Suffragette
A suffragette was a woman involved in the militant campaign for women's suffrage in the United Kingdom, specifically referring to members of the Women's Social and Political Union (WSPU), who adopted aggressive tactics to protest the denial of voting rights to women.[1][2]
The WSPU was founded in 1903 by Emmeline Pankhurst, along with her daughters Christabel and Sylvia, in response to the slow progress of peaceful constitutional efforts by groups like the National Union of Women's Suffrage Societies (NUWSS).[1][2] Adopting the motto "Deeds, not words," suffragettes distinguished themselves from suffragists by escalating from disruptions—such as heckling politicians and mass demonstrations—to acts of civil disobedience including window-breaking, arson on unoccupied properties, and assaults on pillar boxes.[1][3][2]
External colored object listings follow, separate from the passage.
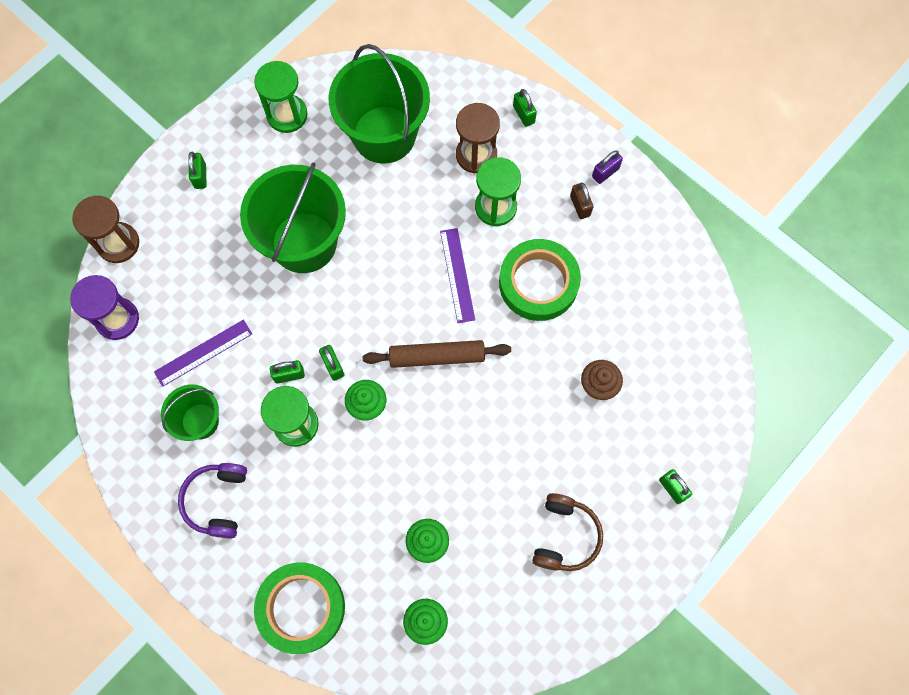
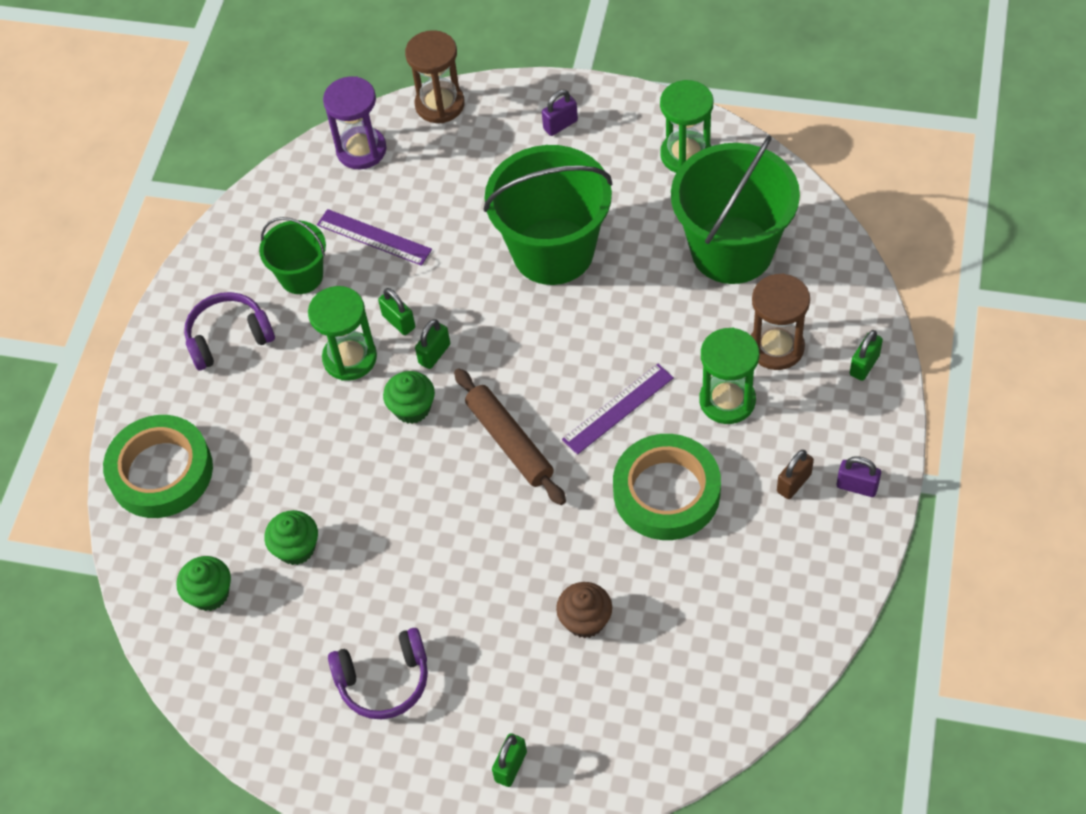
camera: 65 degrees right, 15 degrees down
green padlock [188,152,207,189] -> purple padlock [542,90,578,136]
brown headphones [532,493,603,571] -> purple headphones [328,628,428,719]

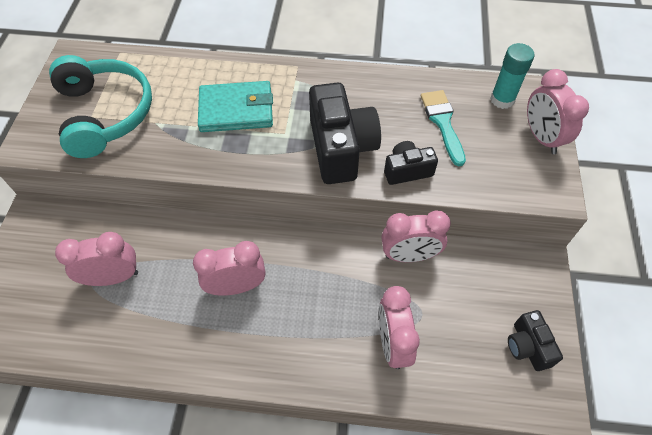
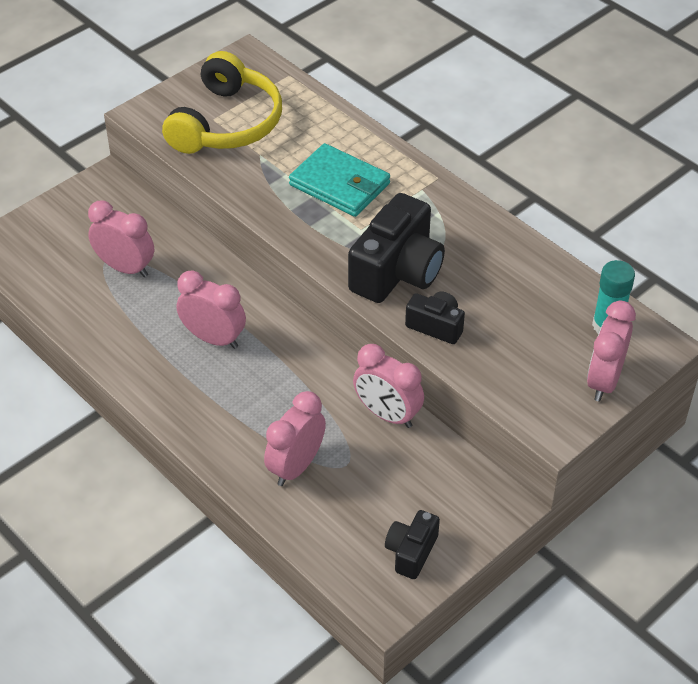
camera: 40 degrees right, 10 degrees down
turquoise headphones [49,55,152,158] -> yellow headphones [162,51,282,154]
turquoise brush [421,90,466,166] -> none

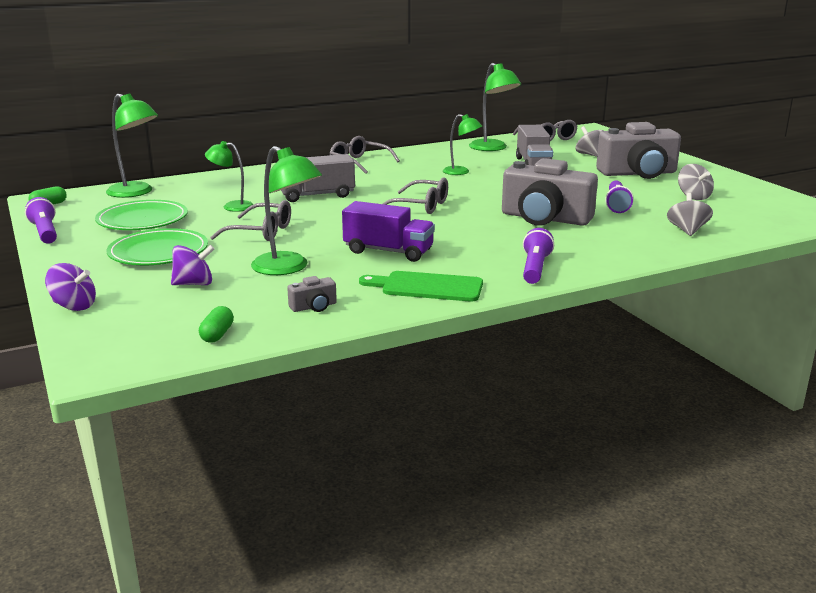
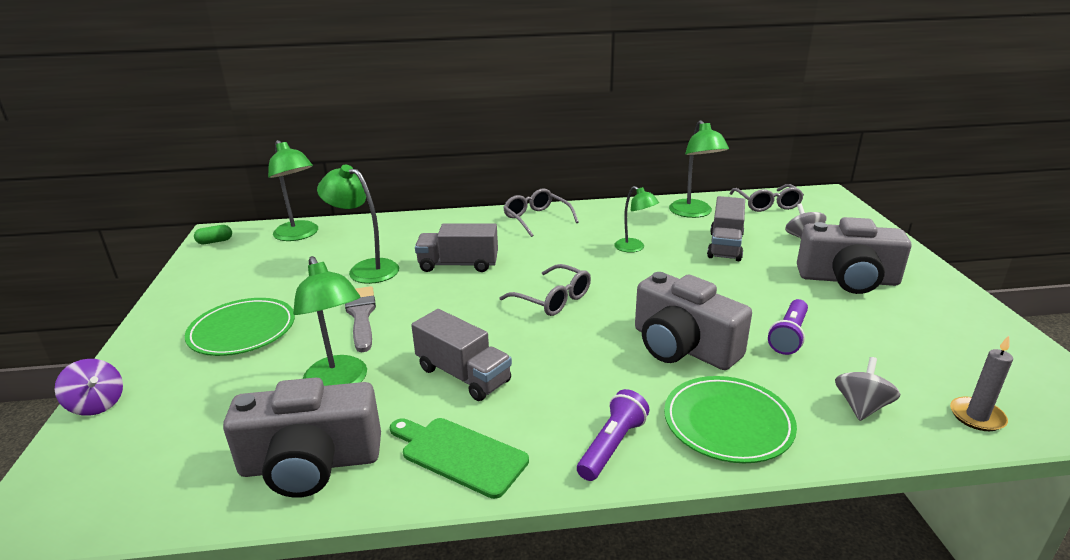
camera: 20 degrees right, 5 degrees up
purple flashlight [25,197,57,244] -> none
green plate [95,200,188,230] -> green plate moved to [664,376,797,463]
purple spinning top [171,245,215,285] -> none
green capsule [199,306,234,343] -> none
green lamp [205,141,254,212] -> green lamp [317,165,399,284], size x1.57
grey glasses [210,200,291,241] -> grey brush [345,286,376,352]
grey camera [287,276,337,312] -> grey camera [223,378,381,498], size x2.45
purple truck [342,201,435,262] -> grey truck [411,309,512,401]
grey spinning top [678,164,714,200] -> none
none -> grey candle [950,336,1013,431]

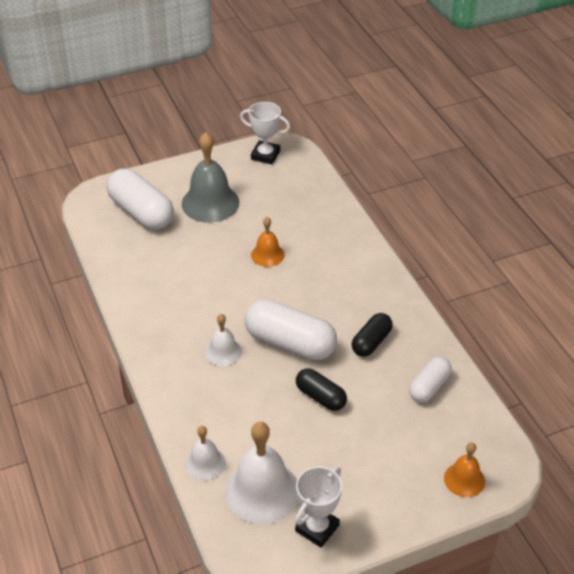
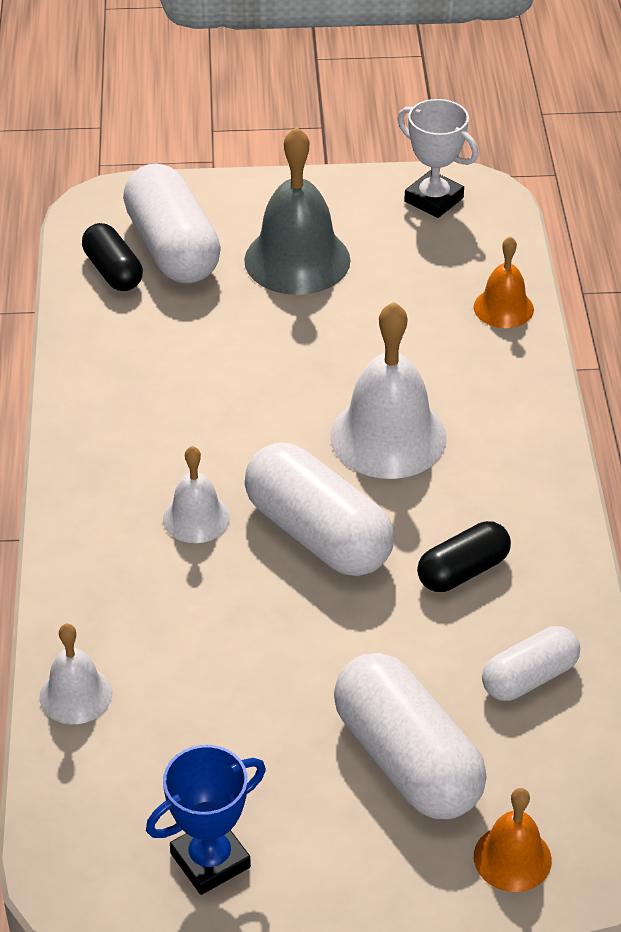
camera: 20 degrees right, 0 degrees up
white bell [225,422,298,524] -> white bell moved to [330,302,447,479]
orange bell [251,217,285,267] -> orange bell moved to [474,236,534,328]
white trophy [295,466,342,548] -> blue trophy [146,745,266,895]
black capsule [296,368,347,411] -> black capsule moved to [82,223,143,291]
none -> white capsule [334,653,487,819]

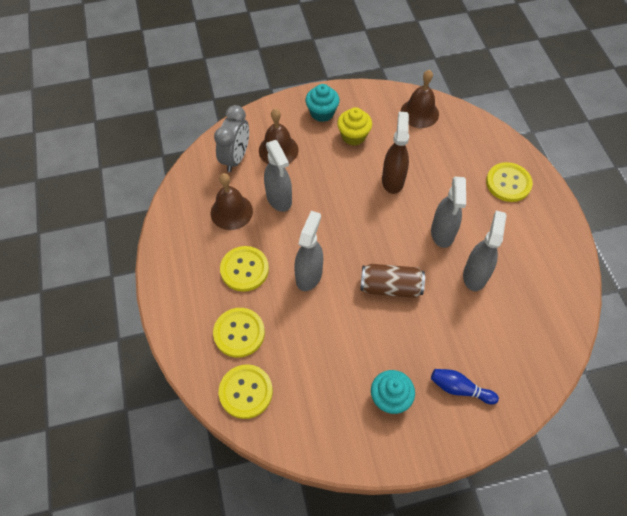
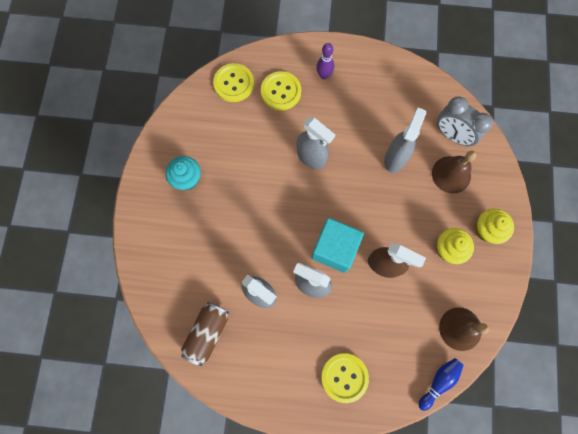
camera: 110 degrees right, 15 degrees up
brown bell [211,173,253,230] -> none
yellow button [220,246,269,292] -> none
grey spray bottle [264,140,292,212] -> grey spray bottle turned 120 degrees clockwise [384,107,426,173]
turquoise cupcake [305,84,340,122] -> yellow cupcake [475,208,514,244]
brown can [361,264,425,298] -> brown can moved to [181,302,229,366]
blue bowling pin [431,369,499,404] -> blue bowling pin moved to [419,358,464,411]
none -> turquoise cube [311,218,364,273]
none -> purple bowling pin [316,43,334,79]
These actions resulted in over 1,000 arrests by 1914, with many suffragettes imprisoned and resorting to hunger strikes to demand political prisoner status, prompting government responses like force-feeding and the 1913 "Cat and Mouse Act," which temporarily released and rearrested weakened protesters.[3][2] The movement's militancy drew widespread publicity, including tragic incidents like the 1913 death of Emily Wilding Davison under the King's horse at the Epsom Derby, but also provoked public backlash and debate among historians over whether it accelerated or impeded suffrage by alienating potential allies and hardening opposition.[3][4][5]
Suffragette pressure, combined with women's contributions during World War I—after the WSPU suspended militancy in 1914—contributed to the Representation of the People Act 1918, granting votes to women over 30 meeting property qualifications, with full equal suffrage achieved in 1928.[2][1]